Stored data:

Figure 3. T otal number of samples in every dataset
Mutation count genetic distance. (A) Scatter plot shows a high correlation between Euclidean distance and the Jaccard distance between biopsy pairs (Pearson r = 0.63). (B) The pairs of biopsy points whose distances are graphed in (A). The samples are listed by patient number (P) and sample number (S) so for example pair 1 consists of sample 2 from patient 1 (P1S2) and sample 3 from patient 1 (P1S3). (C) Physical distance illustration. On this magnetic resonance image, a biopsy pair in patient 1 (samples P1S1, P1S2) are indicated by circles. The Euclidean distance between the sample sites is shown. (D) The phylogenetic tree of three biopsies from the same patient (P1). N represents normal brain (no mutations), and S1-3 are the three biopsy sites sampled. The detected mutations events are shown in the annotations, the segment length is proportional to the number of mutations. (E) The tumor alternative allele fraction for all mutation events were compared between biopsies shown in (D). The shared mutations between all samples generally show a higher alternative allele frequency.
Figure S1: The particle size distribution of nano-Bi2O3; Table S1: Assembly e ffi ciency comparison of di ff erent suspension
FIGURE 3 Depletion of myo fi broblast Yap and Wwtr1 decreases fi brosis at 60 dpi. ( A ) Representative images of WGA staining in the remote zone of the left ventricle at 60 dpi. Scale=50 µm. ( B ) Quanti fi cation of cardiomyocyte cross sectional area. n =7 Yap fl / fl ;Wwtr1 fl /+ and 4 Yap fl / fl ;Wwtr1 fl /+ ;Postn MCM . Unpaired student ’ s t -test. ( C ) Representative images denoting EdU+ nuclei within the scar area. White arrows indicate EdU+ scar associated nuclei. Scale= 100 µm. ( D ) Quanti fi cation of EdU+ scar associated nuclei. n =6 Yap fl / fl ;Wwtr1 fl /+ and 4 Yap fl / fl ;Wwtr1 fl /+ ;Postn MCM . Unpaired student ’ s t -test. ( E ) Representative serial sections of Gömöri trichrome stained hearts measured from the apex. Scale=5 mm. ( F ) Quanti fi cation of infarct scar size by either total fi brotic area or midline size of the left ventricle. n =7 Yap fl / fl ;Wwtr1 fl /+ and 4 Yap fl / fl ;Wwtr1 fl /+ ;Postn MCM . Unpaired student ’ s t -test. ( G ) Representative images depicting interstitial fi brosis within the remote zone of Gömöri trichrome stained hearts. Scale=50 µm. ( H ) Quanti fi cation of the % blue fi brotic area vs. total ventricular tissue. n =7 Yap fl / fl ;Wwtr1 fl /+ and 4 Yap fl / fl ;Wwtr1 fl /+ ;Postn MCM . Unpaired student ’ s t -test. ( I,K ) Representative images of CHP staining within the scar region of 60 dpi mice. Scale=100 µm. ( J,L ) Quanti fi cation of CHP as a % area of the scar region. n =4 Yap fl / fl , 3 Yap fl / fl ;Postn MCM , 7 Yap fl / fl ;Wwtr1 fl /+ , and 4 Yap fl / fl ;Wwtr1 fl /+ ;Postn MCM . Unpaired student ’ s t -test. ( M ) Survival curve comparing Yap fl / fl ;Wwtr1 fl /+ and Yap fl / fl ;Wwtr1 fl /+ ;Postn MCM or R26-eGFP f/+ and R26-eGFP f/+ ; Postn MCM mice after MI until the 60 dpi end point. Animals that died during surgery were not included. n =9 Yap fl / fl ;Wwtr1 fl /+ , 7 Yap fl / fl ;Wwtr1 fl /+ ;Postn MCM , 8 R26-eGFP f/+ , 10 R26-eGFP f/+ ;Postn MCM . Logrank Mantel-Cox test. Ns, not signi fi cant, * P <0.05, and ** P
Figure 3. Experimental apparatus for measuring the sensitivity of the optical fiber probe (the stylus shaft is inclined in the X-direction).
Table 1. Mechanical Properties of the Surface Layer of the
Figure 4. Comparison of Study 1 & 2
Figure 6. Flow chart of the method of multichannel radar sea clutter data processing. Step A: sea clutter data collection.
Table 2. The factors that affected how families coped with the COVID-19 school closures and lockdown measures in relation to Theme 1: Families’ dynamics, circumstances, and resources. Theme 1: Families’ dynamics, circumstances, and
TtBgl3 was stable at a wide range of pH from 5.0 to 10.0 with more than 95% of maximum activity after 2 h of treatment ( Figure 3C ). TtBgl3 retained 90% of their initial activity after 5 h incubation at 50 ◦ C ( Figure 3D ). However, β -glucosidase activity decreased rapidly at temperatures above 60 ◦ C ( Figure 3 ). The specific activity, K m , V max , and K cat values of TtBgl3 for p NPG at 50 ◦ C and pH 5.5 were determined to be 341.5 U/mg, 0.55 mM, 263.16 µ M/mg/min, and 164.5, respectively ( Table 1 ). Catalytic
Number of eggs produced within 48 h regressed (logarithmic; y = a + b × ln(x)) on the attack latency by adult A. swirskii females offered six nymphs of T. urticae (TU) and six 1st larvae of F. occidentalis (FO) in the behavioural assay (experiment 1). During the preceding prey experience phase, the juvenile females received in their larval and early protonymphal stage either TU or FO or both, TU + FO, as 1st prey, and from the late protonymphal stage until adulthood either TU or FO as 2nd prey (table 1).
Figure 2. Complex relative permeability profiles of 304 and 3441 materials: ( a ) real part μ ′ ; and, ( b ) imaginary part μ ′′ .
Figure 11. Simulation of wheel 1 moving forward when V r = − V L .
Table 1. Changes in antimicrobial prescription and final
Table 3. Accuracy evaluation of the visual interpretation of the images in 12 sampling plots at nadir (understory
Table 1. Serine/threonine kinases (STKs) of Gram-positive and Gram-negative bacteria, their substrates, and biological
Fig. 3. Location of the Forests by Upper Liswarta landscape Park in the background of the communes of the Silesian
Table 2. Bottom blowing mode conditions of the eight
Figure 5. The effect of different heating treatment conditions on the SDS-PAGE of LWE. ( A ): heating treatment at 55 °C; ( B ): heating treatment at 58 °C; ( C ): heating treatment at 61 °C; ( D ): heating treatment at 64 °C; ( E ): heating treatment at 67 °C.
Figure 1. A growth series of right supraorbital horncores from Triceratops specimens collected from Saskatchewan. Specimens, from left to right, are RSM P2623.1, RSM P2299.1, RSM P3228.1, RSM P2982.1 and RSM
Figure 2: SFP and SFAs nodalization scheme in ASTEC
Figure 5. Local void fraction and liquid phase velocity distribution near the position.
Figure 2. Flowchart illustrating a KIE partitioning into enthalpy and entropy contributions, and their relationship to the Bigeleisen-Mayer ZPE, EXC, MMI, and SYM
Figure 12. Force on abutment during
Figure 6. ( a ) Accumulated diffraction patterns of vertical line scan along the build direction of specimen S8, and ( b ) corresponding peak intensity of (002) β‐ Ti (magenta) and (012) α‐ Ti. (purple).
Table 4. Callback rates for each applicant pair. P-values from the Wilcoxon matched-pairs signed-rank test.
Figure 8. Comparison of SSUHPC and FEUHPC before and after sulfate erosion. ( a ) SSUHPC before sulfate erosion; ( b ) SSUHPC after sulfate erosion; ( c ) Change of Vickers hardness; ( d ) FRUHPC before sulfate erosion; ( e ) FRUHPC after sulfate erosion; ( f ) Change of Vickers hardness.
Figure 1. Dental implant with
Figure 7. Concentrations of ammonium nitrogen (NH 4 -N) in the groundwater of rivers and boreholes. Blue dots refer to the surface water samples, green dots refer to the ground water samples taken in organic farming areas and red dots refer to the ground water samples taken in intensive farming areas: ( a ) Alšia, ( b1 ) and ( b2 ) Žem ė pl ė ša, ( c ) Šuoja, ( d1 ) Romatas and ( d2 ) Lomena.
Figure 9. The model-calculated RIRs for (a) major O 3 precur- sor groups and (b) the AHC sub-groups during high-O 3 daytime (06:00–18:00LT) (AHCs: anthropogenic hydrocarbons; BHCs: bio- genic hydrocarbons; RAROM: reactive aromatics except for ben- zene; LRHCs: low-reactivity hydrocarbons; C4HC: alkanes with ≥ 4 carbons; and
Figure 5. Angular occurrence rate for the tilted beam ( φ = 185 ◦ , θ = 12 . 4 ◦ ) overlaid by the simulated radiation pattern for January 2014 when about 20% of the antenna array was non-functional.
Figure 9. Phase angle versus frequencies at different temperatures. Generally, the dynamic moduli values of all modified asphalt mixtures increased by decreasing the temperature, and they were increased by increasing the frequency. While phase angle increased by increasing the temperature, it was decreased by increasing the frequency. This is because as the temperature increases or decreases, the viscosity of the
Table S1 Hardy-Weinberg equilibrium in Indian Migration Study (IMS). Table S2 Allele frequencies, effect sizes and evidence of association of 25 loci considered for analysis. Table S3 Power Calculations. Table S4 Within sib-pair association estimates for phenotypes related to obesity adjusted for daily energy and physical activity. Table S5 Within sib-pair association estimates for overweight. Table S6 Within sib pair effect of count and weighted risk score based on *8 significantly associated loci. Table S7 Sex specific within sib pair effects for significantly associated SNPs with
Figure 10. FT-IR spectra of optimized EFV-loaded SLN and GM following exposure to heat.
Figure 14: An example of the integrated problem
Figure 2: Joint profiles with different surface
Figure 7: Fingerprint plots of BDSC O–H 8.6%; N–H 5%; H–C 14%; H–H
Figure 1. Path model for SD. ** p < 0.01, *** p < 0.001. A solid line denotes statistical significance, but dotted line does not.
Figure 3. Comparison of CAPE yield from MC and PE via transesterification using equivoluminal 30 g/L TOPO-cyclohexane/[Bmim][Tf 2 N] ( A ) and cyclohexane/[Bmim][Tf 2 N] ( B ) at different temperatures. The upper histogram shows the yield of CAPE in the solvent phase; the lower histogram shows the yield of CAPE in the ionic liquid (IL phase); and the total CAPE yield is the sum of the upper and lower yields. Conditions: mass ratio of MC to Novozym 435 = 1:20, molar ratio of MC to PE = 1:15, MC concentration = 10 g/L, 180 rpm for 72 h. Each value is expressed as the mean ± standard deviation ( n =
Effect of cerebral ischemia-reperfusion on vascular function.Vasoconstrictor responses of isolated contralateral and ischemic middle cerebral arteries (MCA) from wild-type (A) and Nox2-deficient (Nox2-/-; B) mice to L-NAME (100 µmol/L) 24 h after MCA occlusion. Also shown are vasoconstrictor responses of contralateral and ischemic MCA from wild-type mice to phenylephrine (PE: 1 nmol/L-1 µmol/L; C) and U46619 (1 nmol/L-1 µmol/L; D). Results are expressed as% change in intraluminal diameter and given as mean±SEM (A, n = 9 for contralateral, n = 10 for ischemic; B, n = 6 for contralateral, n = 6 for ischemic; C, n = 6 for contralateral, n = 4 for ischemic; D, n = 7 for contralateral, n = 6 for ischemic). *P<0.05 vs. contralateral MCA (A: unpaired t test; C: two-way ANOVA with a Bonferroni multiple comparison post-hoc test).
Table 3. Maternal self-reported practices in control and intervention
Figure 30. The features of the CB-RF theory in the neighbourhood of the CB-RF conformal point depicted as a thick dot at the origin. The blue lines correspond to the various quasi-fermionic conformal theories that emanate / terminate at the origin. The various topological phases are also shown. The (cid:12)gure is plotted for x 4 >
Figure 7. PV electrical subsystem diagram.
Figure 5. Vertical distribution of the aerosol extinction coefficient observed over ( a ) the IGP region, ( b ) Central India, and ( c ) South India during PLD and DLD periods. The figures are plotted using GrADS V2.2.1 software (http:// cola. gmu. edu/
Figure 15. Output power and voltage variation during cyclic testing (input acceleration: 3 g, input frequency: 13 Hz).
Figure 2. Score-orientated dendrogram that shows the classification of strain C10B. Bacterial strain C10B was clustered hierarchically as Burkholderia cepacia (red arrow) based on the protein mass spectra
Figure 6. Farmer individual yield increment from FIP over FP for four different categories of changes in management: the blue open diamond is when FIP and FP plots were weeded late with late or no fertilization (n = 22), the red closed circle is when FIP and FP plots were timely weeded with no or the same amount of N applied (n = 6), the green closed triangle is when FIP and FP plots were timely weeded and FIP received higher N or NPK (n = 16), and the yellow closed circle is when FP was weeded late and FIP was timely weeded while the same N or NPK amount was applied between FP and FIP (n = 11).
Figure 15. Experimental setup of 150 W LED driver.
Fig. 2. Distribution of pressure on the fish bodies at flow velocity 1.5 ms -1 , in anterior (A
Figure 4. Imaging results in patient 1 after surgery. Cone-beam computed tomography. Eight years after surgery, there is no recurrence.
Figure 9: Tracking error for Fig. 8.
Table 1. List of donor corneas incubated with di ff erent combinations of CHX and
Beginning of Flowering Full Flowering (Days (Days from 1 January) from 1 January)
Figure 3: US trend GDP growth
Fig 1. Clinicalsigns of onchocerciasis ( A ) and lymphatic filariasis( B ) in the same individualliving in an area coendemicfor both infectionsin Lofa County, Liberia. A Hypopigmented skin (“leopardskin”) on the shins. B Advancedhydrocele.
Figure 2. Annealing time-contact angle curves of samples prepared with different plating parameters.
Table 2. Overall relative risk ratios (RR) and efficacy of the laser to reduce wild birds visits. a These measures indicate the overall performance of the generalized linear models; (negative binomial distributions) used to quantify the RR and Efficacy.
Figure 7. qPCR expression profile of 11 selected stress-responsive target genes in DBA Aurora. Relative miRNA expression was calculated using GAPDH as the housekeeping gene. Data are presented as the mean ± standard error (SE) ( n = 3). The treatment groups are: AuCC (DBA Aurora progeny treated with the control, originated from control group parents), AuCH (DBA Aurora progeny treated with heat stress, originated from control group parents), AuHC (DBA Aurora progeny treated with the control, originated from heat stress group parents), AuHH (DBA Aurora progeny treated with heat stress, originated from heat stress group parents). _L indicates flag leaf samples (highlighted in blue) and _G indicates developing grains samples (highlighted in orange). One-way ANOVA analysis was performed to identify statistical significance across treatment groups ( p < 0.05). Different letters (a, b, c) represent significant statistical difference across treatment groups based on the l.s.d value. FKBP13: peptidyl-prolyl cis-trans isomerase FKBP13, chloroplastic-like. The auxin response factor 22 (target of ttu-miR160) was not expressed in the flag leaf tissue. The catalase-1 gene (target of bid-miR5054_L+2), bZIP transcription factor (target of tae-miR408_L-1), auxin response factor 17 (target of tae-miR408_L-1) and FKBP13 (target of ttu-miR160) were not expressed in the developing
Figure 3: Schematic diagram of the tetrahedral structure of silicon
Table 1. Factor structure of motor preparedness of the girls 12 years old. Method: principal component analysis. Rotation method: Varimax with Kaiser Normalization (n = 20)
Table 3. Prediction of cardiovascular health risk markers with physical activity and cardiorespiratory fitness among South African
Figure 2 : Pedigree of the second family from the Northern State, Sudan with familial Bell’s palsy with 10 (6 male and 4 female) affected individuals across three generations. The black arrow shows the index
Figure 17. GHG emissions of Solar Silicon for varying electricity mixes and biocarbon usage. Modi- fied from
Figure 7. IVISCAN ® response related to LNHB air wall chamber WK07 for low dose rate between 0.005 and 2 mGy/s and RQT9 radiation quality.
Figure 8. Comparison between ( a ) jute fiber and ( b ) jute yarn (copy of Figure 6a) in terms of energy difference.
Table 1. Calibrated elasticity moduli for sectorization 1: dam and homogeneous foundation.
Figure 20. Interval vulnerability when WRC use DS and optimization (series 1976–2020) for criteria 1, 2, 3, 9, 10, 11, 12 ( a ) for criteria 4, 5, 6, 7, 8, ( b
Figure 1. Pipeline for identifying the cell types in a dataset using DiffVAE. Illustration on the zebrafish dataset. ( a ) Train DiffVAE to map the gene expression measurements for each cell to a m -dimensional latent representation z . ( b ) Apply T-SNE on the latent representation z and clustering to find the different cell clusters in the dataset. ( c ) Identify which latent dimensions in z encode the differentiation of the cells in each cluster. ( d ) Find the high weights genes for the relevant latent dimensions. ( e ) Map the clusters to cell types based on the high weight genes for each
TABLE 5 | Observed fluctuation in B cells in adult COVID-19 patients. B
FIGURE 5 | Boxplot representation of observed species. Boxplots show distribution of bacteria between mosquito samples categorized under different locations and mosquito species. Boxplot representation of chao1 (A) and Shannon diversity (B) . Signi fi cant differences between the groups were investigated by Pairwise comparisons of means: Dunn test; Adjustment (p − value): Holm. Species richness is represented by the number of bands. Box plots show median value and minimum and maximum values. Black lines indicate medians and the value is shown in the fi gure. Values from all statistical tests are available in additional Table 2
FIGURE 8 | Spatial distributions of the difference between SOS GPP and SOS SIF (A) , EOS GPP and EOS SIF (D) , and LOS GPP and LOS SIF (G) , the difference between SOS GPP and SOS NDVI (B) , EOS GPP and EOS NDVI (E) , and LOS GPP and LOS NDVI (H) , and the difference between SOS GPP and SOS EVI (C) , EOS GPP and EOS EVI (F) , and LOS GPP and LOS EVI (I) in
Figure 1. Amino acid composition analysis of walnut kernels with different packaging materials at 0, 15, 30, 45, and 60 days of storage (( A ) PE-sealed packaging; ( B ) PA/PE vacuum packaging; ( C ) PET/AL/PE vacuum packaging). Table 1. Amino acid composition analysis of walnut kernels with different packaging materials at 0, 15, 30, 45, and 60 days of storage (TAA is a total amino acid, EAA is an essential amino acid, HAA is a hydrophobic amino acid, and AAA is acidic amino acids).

▸ **PROBLEM STATEMENT**: Reproduce the entries above exactly, but only the lines between the line holding "Figure 11. Simulation" and the line holding "Figure 2: SFP", inclusive.

▸ **REPLY TO THE TASK**:
Figure 11. Simulation of wheel 1 moving forward when V r = − V L .
Table 1. Changes in antimicrobial prescription and final
Table 3. Accuracy evaluation of the visual interpretation of the images in 12 sampling plots at nadir (understory
Table 1. Serine/threonine kinases (STKs) of Gram-positive and Gram-negative bacteria, their substrates, and biological
Fig. 3. Location of the Forests by Upper Liswarta landscape Park in the background of the communes of the Silesian
Table 2. Bottom blowing mode conditions of the eight
Figure 5. The effect of different heating treatment conditions on the SDS-PAGE of LWE. ( A ): heating treatment at 55 °C; ( B ): heating treatment at 58 °C; ( C ): heating treatment at 61 °C; ( D ): heating treatment at 64 °C; ( E ): heating treatment at 67 °C.
Figure 1. A growth series of right supraorbital horncores from Triceratops specimens collected from Saskatchewan. Specimens, from left to right, are RSM P2623.1, RSM P2299.1, RSM P3228.1, RSM P2982.1 and RSM
Figure 2: SFP and SFAs nodalization scheme in ASTEC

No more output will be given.